Attention Is All You Need

The argument

For most of the 2010s, sequence modeling meant recurrence. To read a sentence, a network read it the way we imagine we read, one token after another, carrying a hidden state forward like a candle through a tunnel. The candle was the bottleneck. Recurrence forced computation to be sequential, and sequential computation does not parallelize.

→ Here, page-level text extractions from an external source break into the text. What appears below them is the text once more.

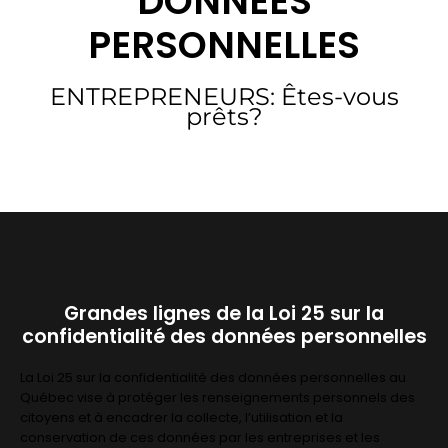
DONNÉES
PERSONNELLES
ENTREPRENEURS: Êtes-vous
prêts?
Grandes lignes de la Loi 25 sur la
confidentialité des données personnelles
La Loi 25 sur la confidentialité des données personnelles au
Québec vise à protéger les renseignements personnels des
citoyens et à encadrer la collecte, l’utilisation et la
conservation de ces données par les entreprises et les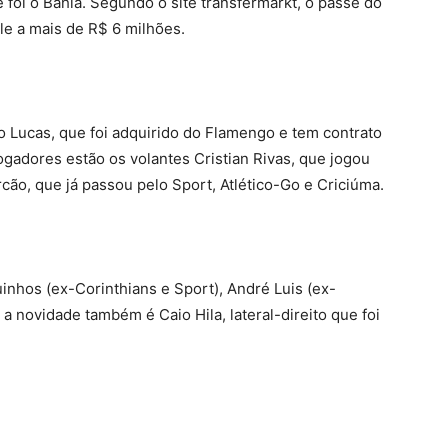
foi o Bahia. Segundo o site transfermarkt, o passe do
le a mais de R$ 6 milhões.
o Lucas, que foi adquirido do Flamengo e tem contrato
ogadores estão os volantes Cristian Rivas, que jogou
cão, que já passou pelo Sport, Atlético-Go e Criciúma.
nhos (ex-Corinthians e Sport), André Luis (ex-
a novidade também é Caio Hila, lateral-direito que foi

The Transformer makes a different wager: that the relationships between positions in a sequence matter more than the order in which a machine visits them. Replace the candle with a room full of lamps, all lit at once. Every token can attend to every other token directly, in a single step.

Self-attention, plainly

Each token emits three vectors, a query, a key, and a value. The query asks a question; keys answer how relevant each other token is; values carry the content to be mixed in. The relevance scores are a softmax over scaled dot products:

Attention(Q, K, V) = softmax( Q Kᵀ / √d_k ) V

The √d_k scaling is not cosmetic. Without it, dot products in high dimensions grow large, the softmax saturates, and gradients vanish. A small denominator keeps the room of lamps from blowing out.

Why it mattered

Parallelism. Attention over a sequence is a matrix multiply. GPUs were waiting for exactly this shape of problem.
Distance is free. A recurrent network pays a cost proportional to the gap between two related words. Attention pays the same cost for neighbors and for words a thousand tokens apart.
It composed. Stack the blocks, add more data, and the curve kept bending. The architecture turned out to be a substrate, not a model.

The title was a joke that became a prophecy. Attention was, in fact, very nearly all you needed.

What to read it against

Read this beside Bahdanau's earlier work on attention for translation, and then forward into the scaling-law literature that treated the Transformer as a given. The interesting question is no longer how the mechanism works, it is why so much turned out to be expressible in it.